More questions about dedicated lines


We are moving to a new house built in 2007  and I am fortunate enough to be able to move a wall to create a room with golden ratios. I will need to run some new electric and it gives me the opportunity to run dedicated lines.  I have spent countless hours rummaging through the 7k discussions on this topic and have a decent idea of what is needed.  My plans are to have four runs of Romex 10/2, one each for each monoblock VAC signature 200's, my digital, and my Audiokinesis swarm which has not be set up yet.  I estimate the runs to be conservatively 45 feet including up and down distances. All runs will be of equal length ending in SR  outlets. They will be separate from each other and all other lines and no metal staples will be used.  When I told him I my goal was to have the best sound he offered a suggestion that I hadn't come across in my electrical education here on the gon.  He suggested placing what sounded like a commercial power regenerator with a large battery bank as the first step out of the breaker box and running lines from this.  The other options were to run from a preexisting sub panel that has the pool pump and a few lights on it, but nothing else.  Third is straight out the breaker box.  He wanted to put the runs closest to the utility line in, stating that there will be less noise upstream than downstream, but this puts these lines next to a big double breaker (cant' remember what it is but is sure to be noisey).  He understands that I want all lines on the same phase, or line,leg.  My questions are: Of the three options, which would be best?  Is there anything else needed to minimize the risk of ground loop hum if I use separate hot, return, and gound for each line and not share ground neutrals and keep all lines separated from themselves and other lines.  If going through a subpanel with little on it, how do I manage to keep all runs on the same phase without unbalancing the breaker? A third tangential question-Is it best to use metal or plastic housing boxes for the receptacle? The question of durability of the plastic fatiguing and breaking following repeated plugging and unplugging has been mentioned but I didn't see an answer.  Finally, a huge thank you to jea and almarg for their voluminous responses in all the prior electrical discussions-I got an education.  Sadly, I still don't speak electricalese.
orthomead
The problem with power supply decoupling through multiple lines is that unless you couple the grounds at your system, you are now injecting differential ground noise, which arguably is worse.

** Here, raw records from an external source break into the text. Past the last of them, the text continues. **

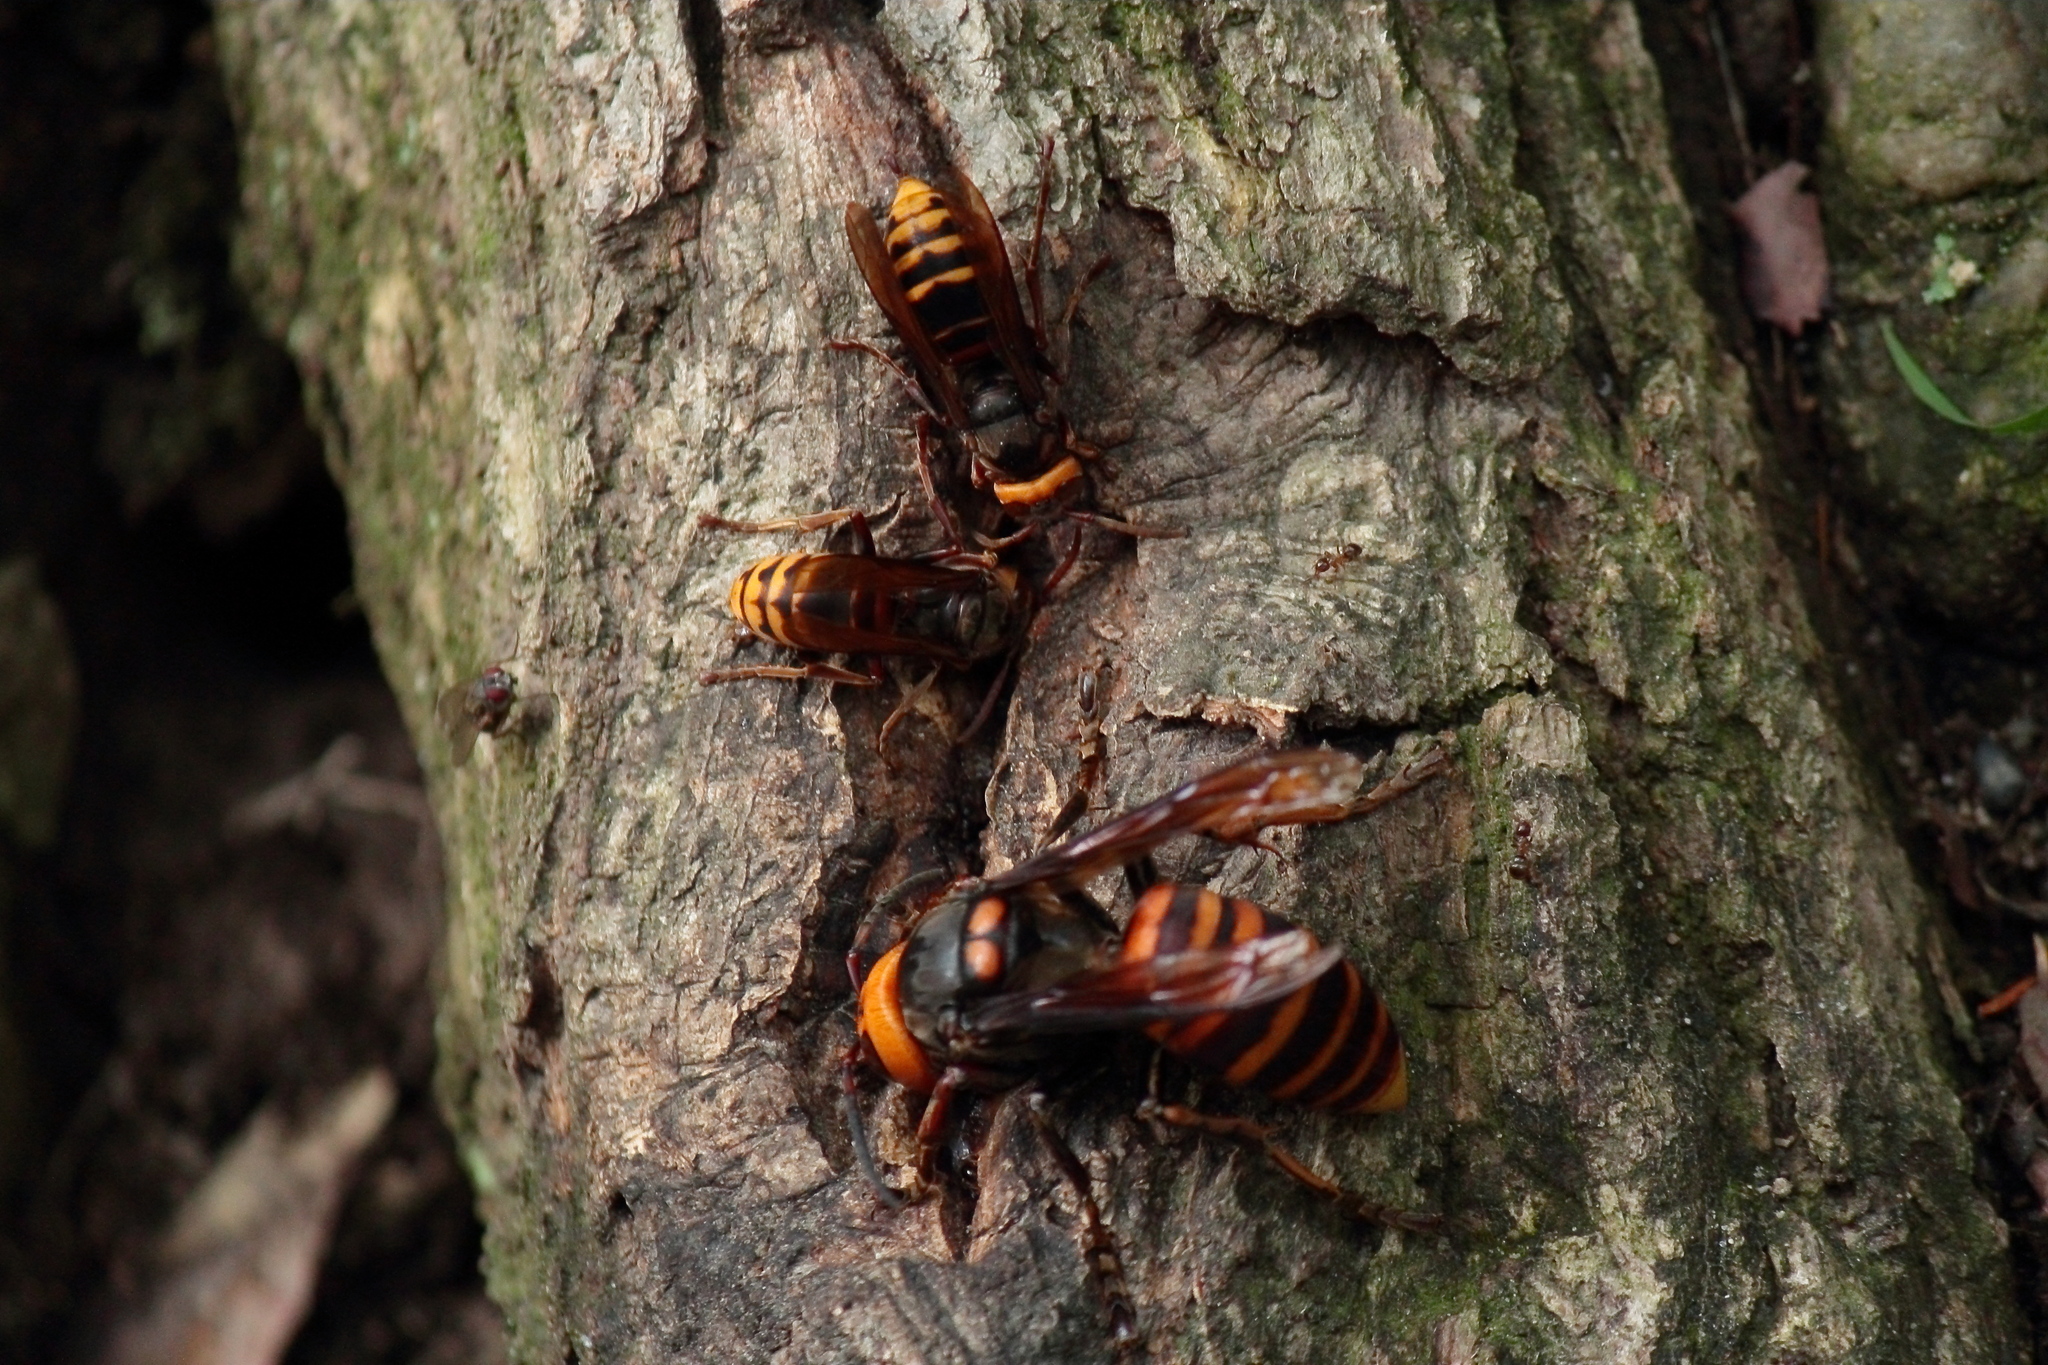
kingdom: Animalia
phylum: Arthropoda
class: Insecta
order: Hymenoptera
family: Vespidae
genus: Vespa
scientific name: Vespa crabro
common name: Hornet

The concern with amplifiers is not average draw, but peak draw, which for an AB amplifier could easily be several times the fuse/breaker rating even though the average draw is far below the fuse rating. Over a 45 foot run, that could cause a large voltage drop at the top and bottom of the AC waveform when the amplifier capacitors are charging. For that reason, a 10awg run may not be sufficient  (though the resistance may reduce EMI).  I run a single 6awg, mini panel, outlets close by. That makes individual ground runs short between equipment, and a low resistance run back to the panel. I think it is a good compromise.
So if I am finally starting to understand, Audiozen, that by running a large gauge wire to a minipanel, all lines from the minipanel are on the same phase relative to the main box and main power and shorter multiple strands reduces the size of any antenna effect? Is the minipanel in a closet or out of direct sight.  I could do this with the closet that will be next to the wall where the outlets will be. And if I'm understanding Jea correctly, I flunk my Agon review.  Soo, for my purposes, if running multiple dedicated lines from the breaker to the outlets, 3 wire metal clad would be superior to Romex?  At least I'm totally clear that a deeper plastic outlet box is the way to go.  Benzman, in terms of no staples, my electrician would suspend the wires with two interconnected plastic ties, one of which suspend the wire, the second would be nailed to wood. Your room sounds awesome, by the way.  Please keep us updated. Thanks again everyone for your interest and help.
Much like everything else, the only way to really know is to try and listen. Standard audiophile practice is to change only one thing, since if you change several things at once its impossible to know what did what.

Logically then it is at least unlikely, if not downright impossible, to know which of all these different ideas is going to work best without having actually tried and compared.

Who here has done that?

I mean, besides me?
Is there a reason you don’t want to do as the electrician you consulted advised? Why not get a second opinion from another one in your area who is familiar with local codes and can give an opinion based on what he actually sees is doable in your house.
Regarding option #2, which hasn't gotten a lot of support, there may be a way to improve.  It is called a "soft start" for motors, mostly used on A/C units, but I also found the "EasyStart 364" which might work for a pool pump.  I'm NOT an electrician, so don't just grab one and slap it on without consulting the qualified electrician.  I would be interested to hear his opinion.  I can say that I have the "soft start" for both my A/C units, mostly installed just to avoid that chance of both starting simultaneously.  The only drawback is they are IMHO a bit expensive.  It is also supposed to help the lifespan of the motor, but I'm not sure if that is reaching a bit or not.
If you really wanted to do something drastic, you could take the pool pump off-grid with a solar pool pump, but of course that is running up into a more major investment, but in the long-run might prove to be economically viable.  It would run even during a power outage, of course only during the day, but you wouldn't have to worry about the pool turning green if power is out for several days.